A range map is a two-dimensional array of measured 3-D locations. Typical range maps in our work have dimensions of approximately 500x200 measured points, with measurement accuracy of 0.5 mm for the coarser work down to well under 0.1 mm.
Larger objects can be scanned by reconfiguring the sensor. There is a trade-off between the maximum dimension of the specimen and the spatial sampling rates (commonly called "resolution", although that term really is an optical one referring to a completely different concept). Increase the scanning volume and you make the sampling more coarse.
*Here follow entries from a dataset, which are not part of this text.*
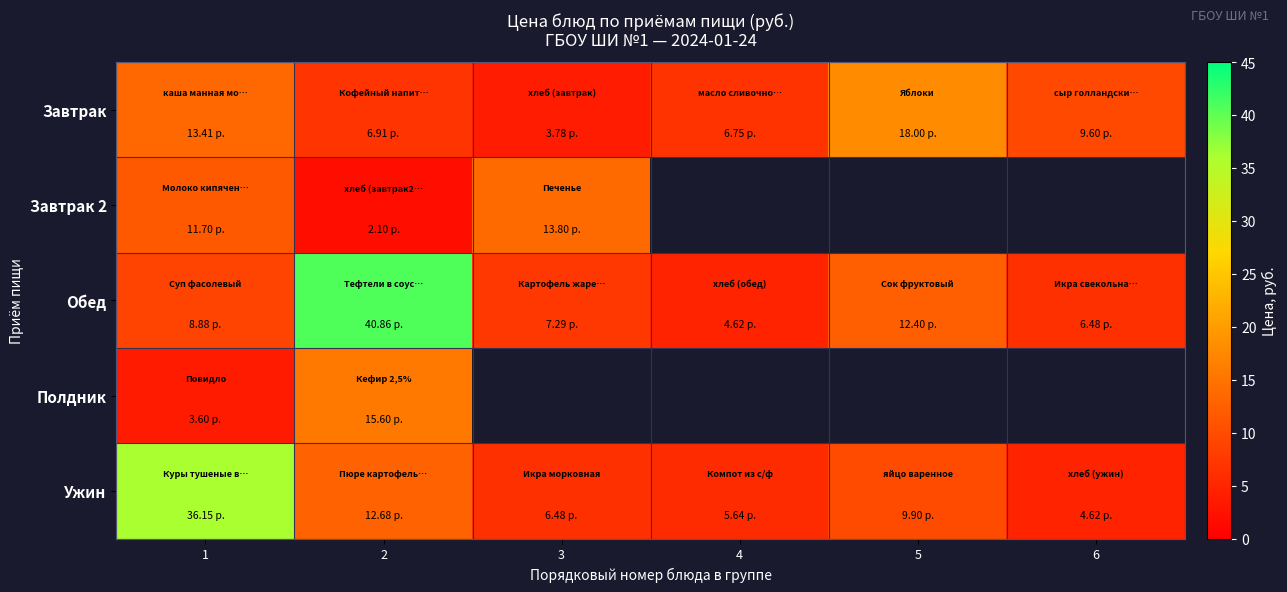

At which label does Завтрак first exceed 9?

1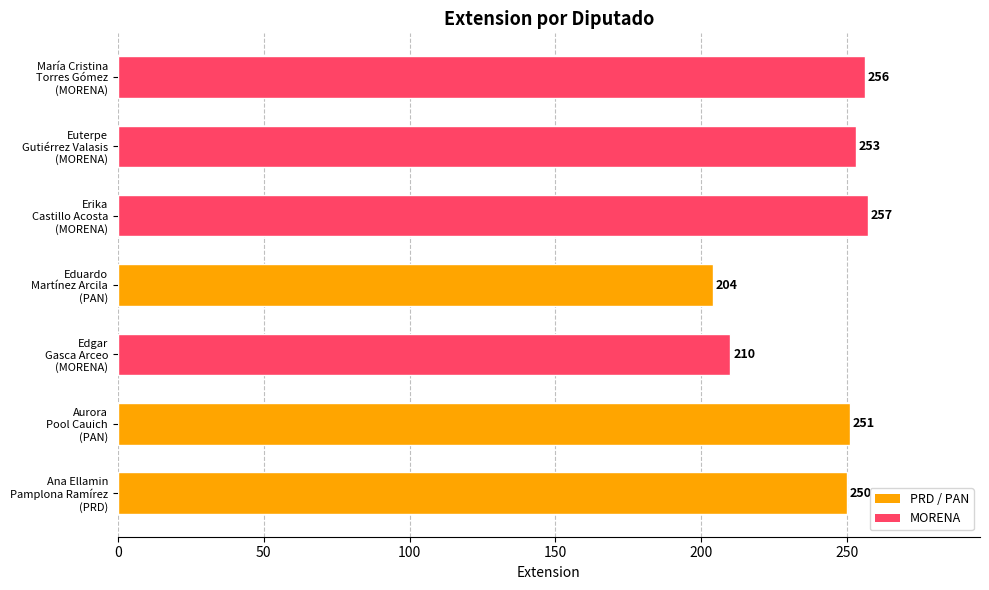

What is the sum of all values?

1681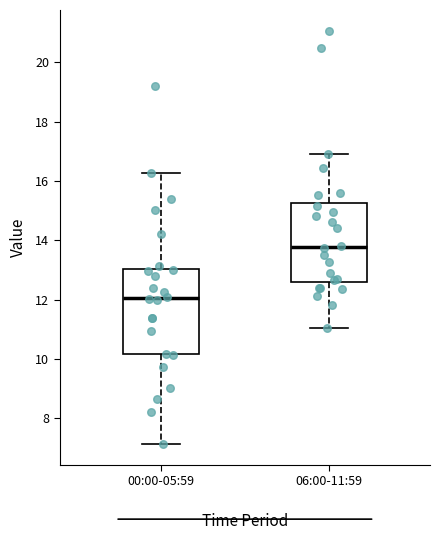

Which box is the tallest, from its lower edge to its upper edge?

00:00-05:59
If neighbor relationships within the array of the range map correspond to neighbor relationships in 3-D space (a reasonable assumption for data from a single-plane structured-light sensor), we can calculate local orientation, or surface normal, and then make meaningful images by selecting some suitable mapping of (x,y,z) location and/or orientation to intensity and hue. Each pixel in the image then corresponds to a precisely measured (x,y,z) location.
The following images show visualizations of three range maps for a skull of the scorpaenid fish Neomerinthe hemingwayi. The skull is about 90 mm long. The range maps are each about 500x200 points in size, with spatial sampling rates of approximately 0.2-0.4 mm in each dimension (This is relaitvely coarse — note that "contour map" effect on the flat region at the rear of the dorsal view). The intensity of each pixel shows the local surface orientation, using a lighting model that simulates a point light source above the viewer's left shoulder. Hue encodes range from the sensor. Blue points are further away and red points are nearer the sensor.